[Stored data]
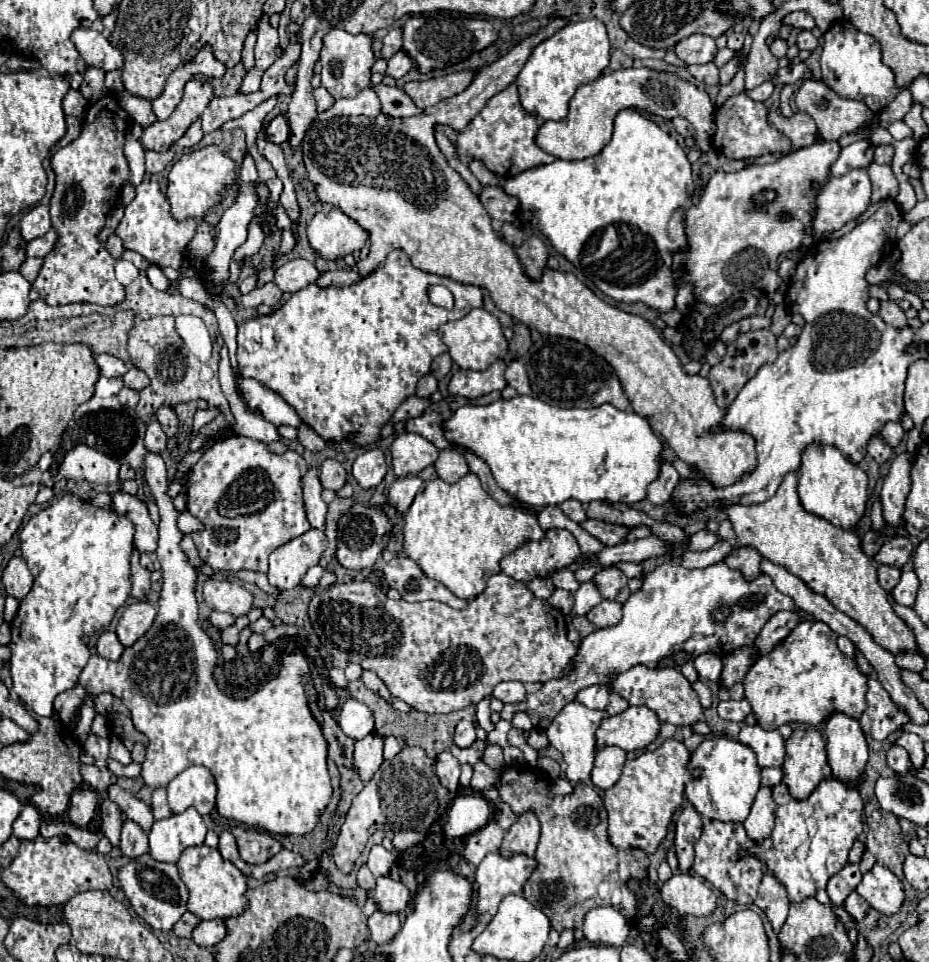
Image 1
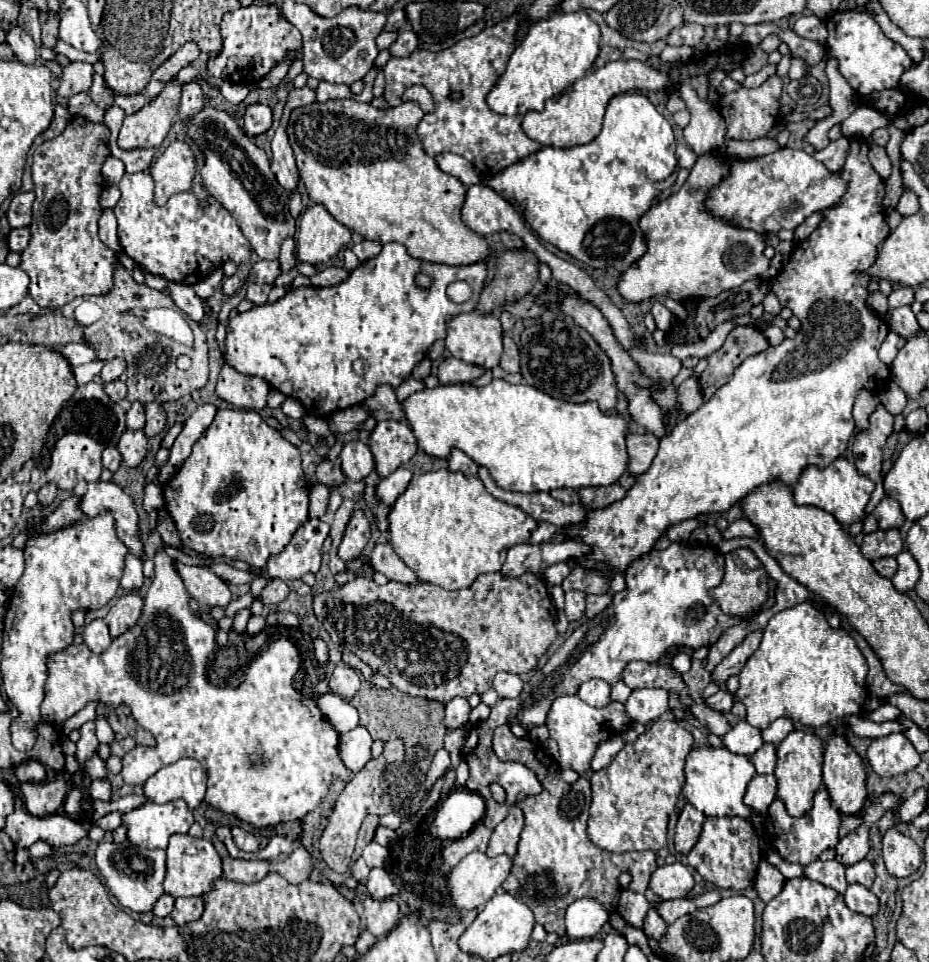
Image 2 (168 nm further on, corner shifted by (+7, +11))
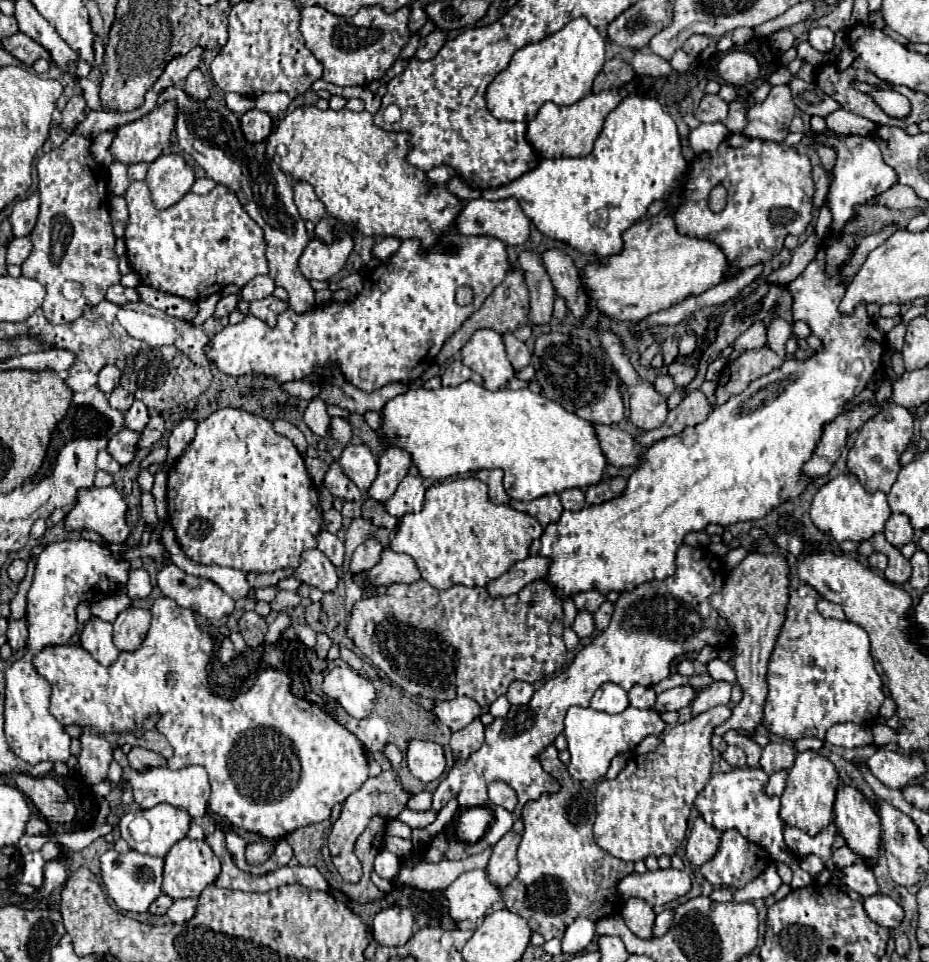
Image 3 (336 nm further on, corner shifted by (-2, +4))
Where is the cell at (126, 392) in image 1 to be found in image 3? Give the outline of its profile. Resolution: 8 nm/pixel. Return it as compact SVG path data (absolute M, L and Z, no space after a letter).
M116 387L112 393L110 393L110 407L112 409L118 409L122 413L126 413L134 403L134 395L130 391L126 391L124 387Z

What the exercise asks
What are the lines from the one with "Where is the" through the last line of the records above? Quote them exactly and add nothing.

Exercise result
Where is the cell at (126, 392) in image 1 to be found in image 3? Give the outline of its profile. Resolution: 8 nm/pixel. Return it as compact SVG path data (absolute M, L and Z, no space after a letter).
M116 387L112 393L110 393L110 407L112 409L118 409L122 413L126 413L134 403L134 395L130 391L126 391L124 387Z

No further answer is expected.